The election of the City Council is based on a direct choice for the candidate with a preference vote: the candidate with the majority of the preferences is elected. The number of the seats for each party is determined proportionally.

==Parties and candidates==
This is a list of the parties (and their respective leaders) which will participate in the election.

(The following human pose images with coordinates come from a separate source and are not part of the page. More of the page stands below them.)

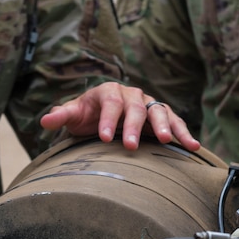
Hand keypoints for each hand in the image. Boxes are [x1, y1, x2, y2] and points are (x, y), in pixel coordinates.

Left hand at [40, 82, 200, 150]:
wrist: (103, 116)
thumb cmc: (88, 116)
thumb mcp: (74, 115)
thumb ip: (62, 116)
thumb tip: (44, 121)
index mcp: (109, 91)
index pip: (110, 102)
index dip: (108, 119)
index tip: (104, 137)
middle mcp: (132, 95)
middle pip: (136, 107)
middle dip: (134, 126)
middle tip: (130, 146)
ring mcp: (149, 104)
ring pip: (159, 112)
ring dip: (165, 126)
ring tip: (168, 141)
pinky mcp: (162, 116)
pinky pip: (175, 122)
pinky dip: (185, 133)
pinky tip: (194, 146)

| Political force or alliance |  | Constituent lists |  | Leader |
|  | Centre-left coalition |  | Democratic Party | Virginio Merola |
|  | Common City with Amelia |
|  | Bologna Alive |
|  | Citizens for Bologna |
|  | Bologna metropolitan hits the mark |
|  | Centre-right coalition |  | Northern League | Lucia Borgonzoni |
|  | Forza Italia |
|  | United We Win |
|  | Brothers of Italy |
|  | Let's take back Bologna |
|  | Five Star Movement |  | Five Star Movement | Massimo Bugani |
|  | Popular Area |  | Together Bologna | Manes Bernardini |
|  | Left-wing coalition |  | Civic Coalition (incl. SEL and Possible) | Federico Martelloni |
|  | Federation of the Greens |  | Federation of the Greens | Matteo Badiali |
|  | Workers' Communist Party |  | Workers' Communist Party | Ermanno Lorenzoni |
|  | The People of the Family |  | The People of the Family | Mirko De Carli |
|  | Justice Honor Freedom |  | Justice Honor Freedom | Sergio Celloni |

==Results==

Summary of the 2016 Bologna City Council election results
| Candidates |  | 1st round |  | 2nd round |  | Leaders seats | Parties | Votes | % | Seats |
| Votes | % | Votes | % |
|  | Virginio Merola | 68,772 | 39.48 | 83,907 | 54.64 | – | Democratic Party | 60,066 | 35.46 | 21 |
| Common City with Amelia | 4,917 | 2.90 | 1 |
| Federation of the Greens (A) | 2,574 | 1.52 | – |
| Bologna Alive | 1,416 | 0.84 | – |
| Citizens for Bologna | 1,325 | 0.78 | – |
| Bologna metropolitan hits the mark | 487 | 0.29 | – |
|  | Lucia Borgonzoni | 38,807 | 22.28 | 69,660 | 45.36 | 1 | Northern League | 17,376 | 10.26 | 3 |
| Forza Italia | 10,614 | 6.27 | 2 |
| United We Win | 4,176 | 2.47 | – |
| Brothers of Italy | 4,073 | 2.40 | – |
| Let's take back Bologna | 1,025 | 0.61 | – |
|  | Massimo Bugani | 28,889 | 16.59 | – | – | 1 | Five Star Movement | 28,115 | 16.60 | 3 |
|  | Manes Bernardini | 18,188 | 10.44 | – | – | 1 | Together Bologna | 16,844 | 9.94 | 1 |
|  | Federico Martelloni | 12,188 | 7.00 | – | – | 1 | Civic Coalition | 12,017 | 7.09 | 1 |
|  | Matteo Badiali | 2,645 | 1.52 | – | – | – | Federation of the Greens | 2,569 | 1.51 | – |
|  | Ermanno Lorenzoni | 2,178 | 1.25 | – | – | – | Workers' Communist Party | 1,869 | 1.10 | – |
|  | Mirko De Carli | 2,074 | 1.19 | – | – | – | The People of the Family | 2,087 | 1.23 | – |
|  | Sergio Celloni | 446 | 0.26 | – | – | – | Justice Honor Freedom | 428 | 0.25 | – |
| Total |  | 174,187 | 100.00 | 153,567 | 100.00 | 4 |  | 169,409 | 100.00 | 32 |
Source: Ministry of the Interior

Notes: if a defeated candidate for Mayor obtained over 3% of votes, the mayoral candidate is automatically elected communal councilor (Borgonzoni, Bugani, Bernardini and Martelloni); see Italian electoral law of 1993 for Comuni. The candidate elected Mayor is not a member of communal council, but Merola votes in the communal council (see Italian electoral law 1993).